Assignment. Reproduce each of the rows below line for line, leaving every character unchanged.

Supplied information: Begin

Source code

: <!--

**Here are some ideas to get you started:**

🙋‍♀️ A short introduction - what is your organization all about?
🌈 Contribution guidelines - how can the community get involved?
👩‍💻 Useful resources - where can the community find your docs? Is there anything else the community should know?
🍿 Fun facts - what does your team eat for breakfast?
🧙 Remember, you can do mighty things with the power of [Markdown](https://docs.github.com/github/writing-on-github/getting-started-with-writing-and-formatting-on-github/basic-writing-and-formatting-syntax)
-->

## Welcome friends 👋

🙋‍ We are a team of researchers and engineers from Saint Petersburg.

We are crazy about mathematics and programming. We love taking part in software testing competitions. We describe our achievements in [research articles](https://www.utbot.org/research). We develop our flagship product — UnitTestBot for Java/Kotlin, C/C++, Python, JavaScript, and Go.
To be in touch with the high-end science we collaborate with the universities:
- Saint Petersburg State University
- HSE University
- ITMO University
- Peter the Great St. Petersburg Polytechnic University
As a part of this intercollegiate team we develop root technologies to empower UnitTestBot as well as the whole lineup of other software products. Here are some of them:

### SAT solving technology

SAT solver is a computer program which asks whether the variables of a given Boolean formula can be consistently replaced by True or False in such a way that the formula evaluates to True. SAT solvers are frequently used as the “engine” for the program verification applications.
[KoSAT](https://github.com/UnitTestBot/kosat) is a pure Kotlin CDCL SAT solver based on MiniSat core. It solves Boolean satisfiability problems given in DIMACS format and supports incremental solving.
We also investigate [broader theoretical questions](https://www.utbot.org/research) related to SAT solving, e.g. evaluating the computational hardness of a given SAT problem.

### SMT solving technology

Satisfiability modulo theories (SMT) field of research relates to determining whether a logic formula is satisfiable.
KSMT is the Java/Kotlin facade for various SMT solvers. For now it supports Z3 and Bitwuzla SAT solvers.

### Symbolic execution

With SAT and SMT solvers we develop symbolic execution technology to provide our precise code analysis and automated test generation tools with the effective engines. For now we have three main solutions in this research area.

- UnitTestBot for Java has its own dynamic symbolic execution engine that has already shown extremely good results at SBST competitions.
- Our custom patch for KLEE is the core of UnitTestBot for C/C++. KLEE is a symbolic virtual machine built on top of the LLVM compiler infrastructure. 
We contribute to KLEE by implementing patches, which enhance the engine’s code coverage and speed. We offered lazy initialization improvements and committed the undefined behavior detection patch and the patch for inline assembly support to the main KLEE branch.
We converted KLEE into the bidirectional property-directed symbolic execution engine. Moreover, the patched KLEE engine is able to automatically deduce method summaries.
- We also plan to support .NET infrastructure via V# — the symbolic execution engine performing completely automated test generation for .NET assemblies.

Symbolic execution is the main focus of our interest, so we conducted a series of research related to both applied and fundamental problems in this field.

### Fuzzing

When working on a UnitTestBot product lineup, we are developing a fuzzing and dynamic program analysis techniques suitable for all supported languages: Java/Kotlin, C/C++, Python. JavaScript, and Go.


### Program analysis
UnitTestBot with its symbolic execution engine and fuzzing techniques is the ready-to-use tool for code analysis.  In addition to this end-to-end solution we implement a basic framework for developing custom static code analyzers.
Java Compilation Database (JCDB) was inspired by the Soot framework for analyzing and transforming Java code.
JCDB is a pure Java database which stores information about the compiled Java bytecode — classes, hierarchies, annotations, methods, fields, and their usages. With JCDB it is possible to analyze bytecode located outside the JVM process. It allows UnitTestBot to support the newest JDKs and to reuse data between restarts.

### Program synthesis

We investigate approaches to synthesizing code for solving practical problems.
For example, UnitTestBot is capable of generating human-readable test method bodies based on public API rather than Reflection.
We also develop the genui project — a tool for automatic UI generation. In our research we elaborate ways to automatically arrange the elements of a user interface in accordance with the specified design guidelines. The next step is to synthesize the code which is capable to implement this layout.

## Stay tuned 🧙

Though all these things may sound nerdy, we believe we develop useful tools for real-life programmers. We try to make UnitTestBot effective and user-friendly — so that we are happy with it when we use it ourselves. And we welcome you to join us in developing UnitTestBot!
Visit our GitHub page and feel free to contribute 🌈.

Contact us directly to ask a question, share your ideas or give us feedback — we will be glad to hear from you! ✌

Supplied information: End

Expected output.
Source code

: <!--

**Here are some ideas to get you started:**

🙋‍♀️ A short introduction - what is your organization all about?
🌈 Contribution guidelines - how can the community get involved?
👩‍💻 Useful resources - where can the community find your docs? Is there anything else the community should know?
🍿 Fun facts - what does your team eat for breakfast?
🧙 Remember, you can do mighty things with the power of [Markdown](https://docs.github.com/github/writing-on-github/getting-started-with-writing-and-formatting-on-github/basic-writing-and-formatting-syntax)
-->

## Welcome friends 👋

🙋‍ We are a team of researchers and engineers from Saint Petersburg.

We are crazy about mathematics and programming. We love taking part in software testing competitions. We describe our achievements in [research articles](https://www.utbot.org/research). We develop our flagship product — UnitTestBot for Java/Kotlin, C/C++, Python, JavaScript, and Go.
To be in touch with the high-end science we collaborate with the universities:
- Saint Petersburg State University
- HSE University
- ITMO University
- Peter the Great St. Petersburg Polytechnic University
As a part of this intercollegiate team we develop root technologies to empower UnitTestBot as well as the whole lineup of other software products. Here are some of them:

### SAT solving technology

SAT solver is a computer program which asks whether the variables of a given Boolean formula can be consistently replaced by True or False in such a way that the formula evaluates to True. SAT solvers are frequently used as the “engine” for the program verification applications.
[KoSAT](https://github.com/UnitTestBot/kosat) is a pure Kotlin CDCL SAT solver based on MiniSat core. It solves Boolean satisfiability problems given in DIMACS format and supports incremental solving.
We also investigate [broader theoretical questions](https://www.utbot.org/research) related to SAT solving, e.g. evaluating the computational hardness of a given SAT problem.

### SMT solving technology

Satisfiability modulo theories (SMT) field of research relates to determining whether a logic formula is satisfiable.
KSMT is the Java/Kotlin facade for various SMT solvers. For now it supports Z3 and Bitwuzla SAT solvers.

### Symbolic execution

With SAT and SMT solvers we develop symbolic execution technology to provide our precise code analysis and automated test generation tools with the effective engines. For now we have three main solutions in this research area.

- UnitTestBot for Java has its own dynamic symbolic execution engine that has already shown extremely good results at SBST competitions.
- Our custom patch for KLEE is the core of UnitTestBot for C/C++. KLEE is a symbolic virtual machine built on top of the LLVM compiler infrastructure. 
We contribute to KLEE by implementing patches, which enhance the engine’s code coverage and speed. We offered lazy initialization improvements and committed the undefined behavior detection patch and the patch for inline assembly support to the main KLEE branch.
We converted KLEE into the bidirectional property-directed symbolic execution engine. Moreover, the patched KLEE engine is able to automatically deduce method summaries.
- We also plan to support .NET infrastructure via V# — the symbolic execution engine performing completely automated test generation for .NET assemblies.

Symbolic execution is the main focus of our interest, so we conducted a series of research related to both applied and fundamental problems in this field.

### Fuzzing

When working on a UnitTestBot product lineup, we are developing a fuzzing and dynamic program analysis techniques suitable for all supported languages: Java/Kotlin, C/C++, Python. JavaScript, and Go.


### Program analysis
UnitTestBot with its symbolic execution engine and fuzzing techniques is the ready-to-use tool for code analysis.  In addition to this end-to-end solution we implement a basic framework for developing custom static code analyzers.
Java Compilation Database (JCDB) was inspired by the Soot framework for analyzing and transforming Java code.
JCDB is a pure Java database which stores information about the compiled Java bytecode — classes, hierarchies, annotations, methods, fields, and their usages. With JCDB it is possible to analyze bytecode located outside the JVM process. It allows UnitTestBot to support the newest JDKs and to reuse data between restarts.

### Program synthesis

We investigate approaches to synthesizing code for solving practical problems.
For example, UnitTestBot is capable of generating human-readable test method bodies based on public API rather than Reflection.
We also develop the genui project — a tool for automatic UI generation. In our research we elaborate ways to automatically arrange the elements of a user interface in accordance with the specified design guidelines. The next step is to synthesize the code which is capable to implement this layout.

## Stay tuned 🧙

Though all these things may sound nerdy, we believe we develop useful tools for real-life programmers. We try to make UnitTestBot effective and user-friendly — so that we are happy with it when we use it ourselves. And we welcome you to join us in developing UnitTestBot!
Visit our GitHub page and feel free to contribute 🌈.

Contact us directly to ask a question, share your ideas or give us feedback — we will be glad to hear from you! ✌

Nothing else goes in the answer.